A view of Wellington, New Zealand, during the national foreclosure of the country.
And as we head into a recession, many more may follow suit. Already around 15% of 25 to 35 year olds live with their parents in the United States. With millions of people already depositing unemployment benefits, many others may end up returning to live with their parents.
For some, it will be a challenge. Research suggests that young people who “boomeranged“Returning to their parents has seen an increase in depressive symptoms. Already, being stuck at home with parents is difficult for some. Last month, a 19-year-old student from the University of Delhi who lives with his parents said that even if the country is locked, he could not phone his boyfriend because he did not go out with his family.

For me, the challenges were more minor. There have been times – like when I was asked to tidy up my room – when I felt like I was going back in time.

New Zealand reported a decrease in new cases of coronavirus for the fourth consecutive day. Country further tightens border restrictions

But in many ways, it’s not like being a teenager again. All of this is completely new.

Mom takes walks in the neighborhood and reports on what everyone is doing. A WhatsApp group for our street that has been set up for the pandemic keeps us informed of all the latest news (“Gray warblers spotted outside”).

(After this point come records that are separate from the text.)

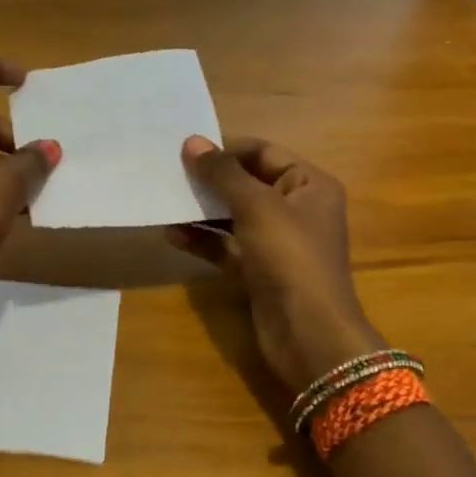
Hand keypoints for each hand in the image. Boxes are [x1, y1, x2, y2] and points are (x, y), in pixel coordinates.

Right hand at [167, 136, 384, 396]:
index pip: (263, 153)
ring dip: (202, 210)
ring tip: (165, 201)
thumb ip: (223, 174)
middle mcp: (296, 209)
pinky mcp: (259, 270)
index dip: (226, 150)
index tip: (186, 151)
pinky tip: (173, 235)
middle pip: (246, 183)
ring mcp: (277, 242)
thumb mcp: (257, 207)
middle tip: (169, 173)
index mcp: (310, 184)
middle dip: (210, 180)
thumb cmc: (290, 258)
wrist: (309, 335)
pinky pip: (227, 246)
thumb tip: (192, 142)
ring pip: (233, 216)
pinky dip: (203, 240)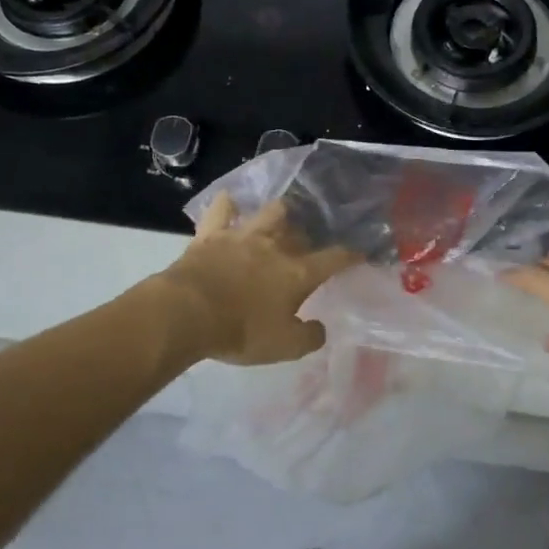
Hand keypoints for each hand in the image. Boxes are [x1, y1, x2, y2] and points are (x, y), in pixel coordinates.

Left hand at [159, 197, 360, 364]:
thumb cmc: (241, 331)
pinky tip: (231, 202)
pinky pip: (221, 210)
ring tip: (280, 220)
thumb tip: (319, 328)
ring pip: (270, 212)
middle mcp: (276, 247)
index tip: (359, 253)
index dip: (350, 255)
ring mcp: (243, 236)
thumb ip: (309, 337)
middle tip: (307, 247)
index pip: (334, 258)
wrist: (188, 313)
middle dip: (308, 237)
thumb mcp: (285, 347)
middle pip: (301, 232)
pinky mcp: (211, 235)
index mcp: (298, 273)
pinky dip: (228, 205)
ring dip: (279, 215)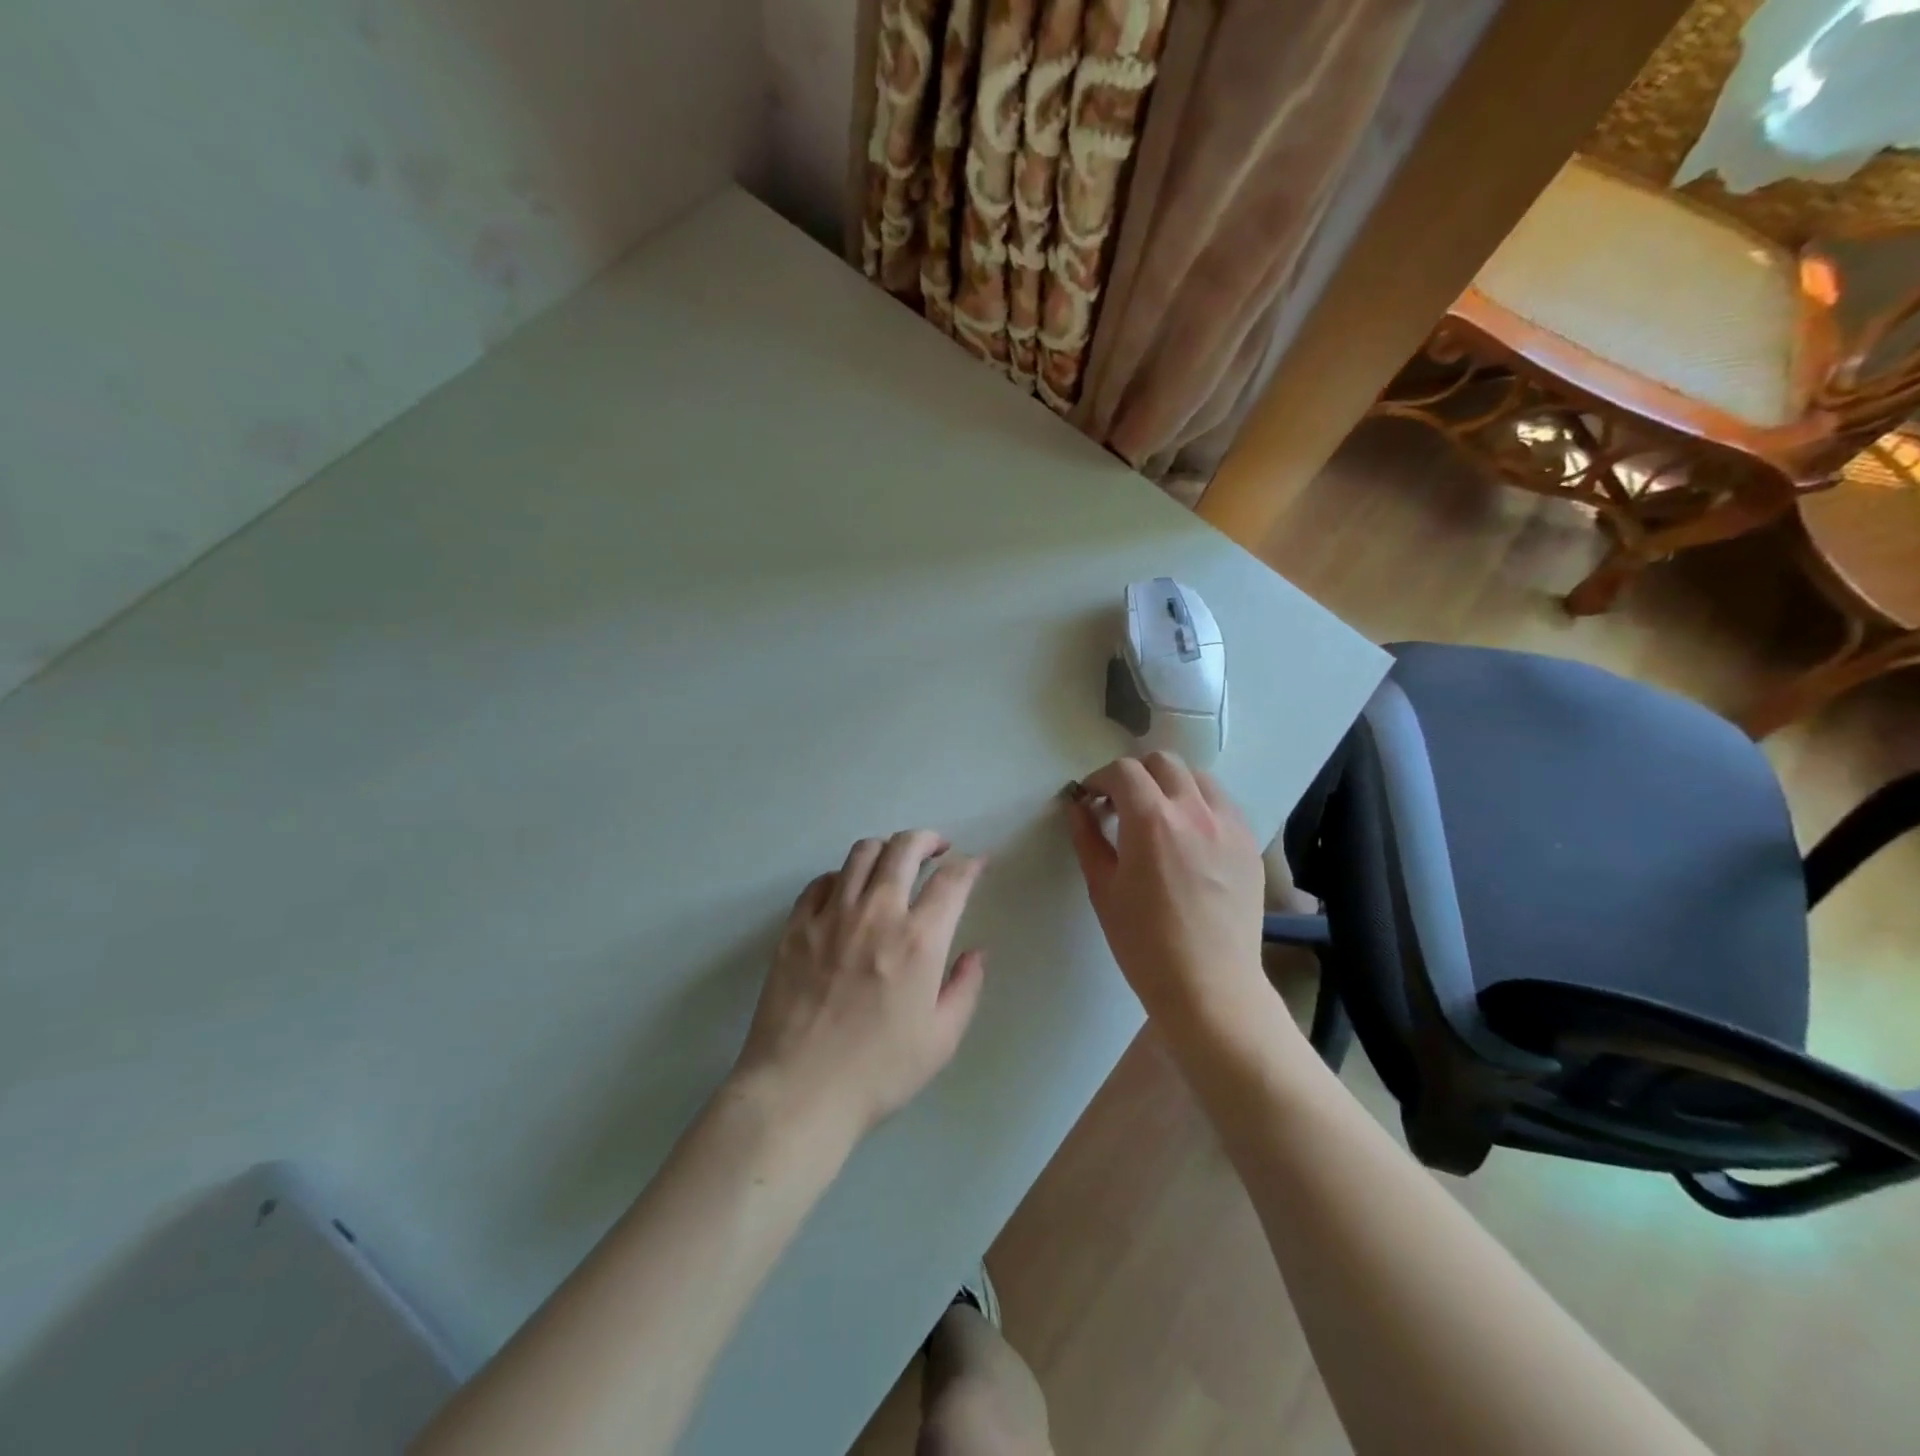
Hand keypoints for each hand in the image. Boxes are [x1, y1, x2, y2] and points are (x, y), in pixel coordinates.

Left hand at [732, 831, 987, 1141]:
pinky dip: (843, 876)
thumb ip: (965, 988)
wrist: (799, 1092)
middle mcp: (877, 913)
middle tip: (937, 848)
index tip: (977, 862)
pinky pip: (822, 882)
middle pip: (904, 848)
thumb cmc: (878, 1072)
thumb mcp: (941, 1039)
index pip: (952, 880)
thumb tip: (975, 953)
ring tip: (893, 863)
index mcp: (919, 939)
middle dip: (927, 839)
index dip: (970, 865)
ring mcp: (832, 915)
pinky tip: (848, 892)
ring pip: (861, 853)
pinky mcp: (796, 927)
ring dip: (885, 849)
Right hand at [1066, 753, 1267, 1032]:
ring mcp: (1229, 825)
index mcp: (1152, 820)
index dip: (1100, 778)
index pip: (1124, 771)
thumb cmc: (1144, 943)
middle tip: (1120, 804)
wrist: (1209, 986)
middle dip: (1135, 774)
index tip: (1090, 798)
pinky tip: (1189, 838)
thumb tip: (1078, 807)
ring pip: (1198, 778)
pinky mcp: (1249, 844)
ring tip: (1158, 816)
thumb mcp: (1103, 889)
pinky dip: (1200, 806)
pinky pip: (1222, 805)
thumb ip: (1088, 839)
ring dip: (1171, 784)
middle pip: (1163, 762)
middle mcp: (1194, 811)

For the first time in my life, I became a sort of computer guru; When I presented my parents with Google Docs, they looked, pierced, as “Anonymous Otter” edited the file in real time. Like everyone on Instagram, I became consumed with cooking, so much so that I got mad at all the doughs that needed my attention and I finally gave up the responsibilities of the starter starter to mom.

Every day we listen to the always calm New Zealand director of health, Ashley Bloomfield, announcing the latest issues of coronavirus cases. In the evening, we often take out the daily newspaper and take the general quiz, a must in New Zealand office culture.

When my family recalls this tumultuous period, it is difficult to know what we will get out of it. Maybe we will just be relieved that it is over. But I hope we will see this as a time when we were able to learn to coexist as adults – a time when my parents were not only my mother and father, but also my co-workers.